A reforma política

0
130

Já faz tempo que se fala em reforma política no Brasil. Afinal, o que vem a ser esta reforma que dizem ser necessária para o país caminhar em paz e com progresso? O que se pretende com a reforma política é a alteração do sistema de eleição dos representantes do povo brasileiro.

É isto apenas e esta questão não é nova. Em 9 de agosto de 1924 o escritor Monteiro Lobato enviou uma carta ao presidente Artur Bernardes na qual dizia que o povo estava insatisfeito com os métodos com os quais o país era governado e “principalmente pela corrupção que impera no meio político” (sic), podendo estar próximos “momentos turbulentos pelos quais passariam a nação brasileira”.

Dizia ainda que era muito tênue a linha que separa o espírito de revolta do espírito revolucionário e se aqueles problemas não fossem resolvidos, facilmente a nação poderia ser envolvida em revoltas que levariam o país à ruína.

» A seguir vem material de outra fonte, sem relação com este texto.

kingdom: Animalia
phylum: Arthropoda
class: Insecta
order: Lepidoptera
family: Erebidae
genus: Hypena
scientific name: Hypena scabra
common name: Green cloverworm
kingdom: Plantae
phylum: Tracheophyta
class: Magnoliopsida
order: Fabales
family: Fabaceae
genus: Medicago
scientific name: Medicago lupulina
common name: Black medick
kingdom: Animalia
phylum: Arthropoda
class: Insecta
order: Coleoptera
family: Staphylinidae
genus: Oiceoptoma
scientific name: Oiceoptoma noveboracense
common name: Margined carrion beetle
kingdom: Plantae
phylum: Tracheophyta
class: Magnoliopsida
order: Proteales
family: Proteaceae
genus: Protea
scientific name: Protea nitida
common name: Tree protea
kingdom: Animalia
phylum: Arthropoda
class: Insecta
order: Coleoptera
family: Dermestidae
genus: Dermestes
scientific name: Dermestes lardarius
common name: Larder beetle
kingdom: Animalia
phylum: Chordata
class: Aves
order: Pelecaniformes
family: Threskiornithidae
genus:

Decorridos mais de 90 anos, o quadro político-partidário e o sistema representativo nacional continuam sendo insatisfatórios por não apresentarem uma solução racional para que o Brasil possa desfrutar de um regime verdadeiramente democrático, sem que haja a flagrante reserva de privilégios financeiros ou vantagens desmesuradamente atribuídas a determinados segmentos sociais.

Entenda-se como privilégios de grupos aquelas benesses que são atribuídas a determinadas pessoas pela simples razão de que, eventualmente, estejam exercendo funções de Estado, no Legislativo, Executivo ou Judiciário, nas autarquias ou nas empresas públicas ou que tenham estreitas relações com esses órgãos.

Com efeito, a nossa história está repleta de fatos que demonstram que esta situação propicia o surgimento de bandos de rapinagem que periodicamente atacam o erário nacional, sem que o Estado tenha elementos de defesa contra estas obscenas pilhagens.

O filósofo Michel Foucault (1929-1984) disse que o poder do Estado se compõe do somatório do poder de decisão dos cidadãos e se estes não puderem ou não souberem usar de seu poder pessoal da forma mais conveniente através do voto, não se pode esperar que a governabilidade do Estado viesse a ser satisfatória e capaz de atender a uma mínima exigência de bem-comum.

O sistema político nacional estabelece que a representatividade se dê com exclusividade através dos partidos políticos e somente através deles. É histórico e notório que a militância em partido político pela maioria de pessoas que orbitam em torno destas agremiações, ali estão por interesses econômicos imediatos e que possam resultar em alguma vantagem pecuniária.

Ora, se o eleitor, detentor do poder político unitário, está imbuído destes propósitos, como esperar que o seu representante pensasse diferentemente. Se aquele que vai ser representado busca no partido algum plus inidôneo para si, é de se esperar que o seu representante valha-se dos mesmos critérios e com a mesma desfaçatez. O comportamento ético do eleitor também precisa ser reformado.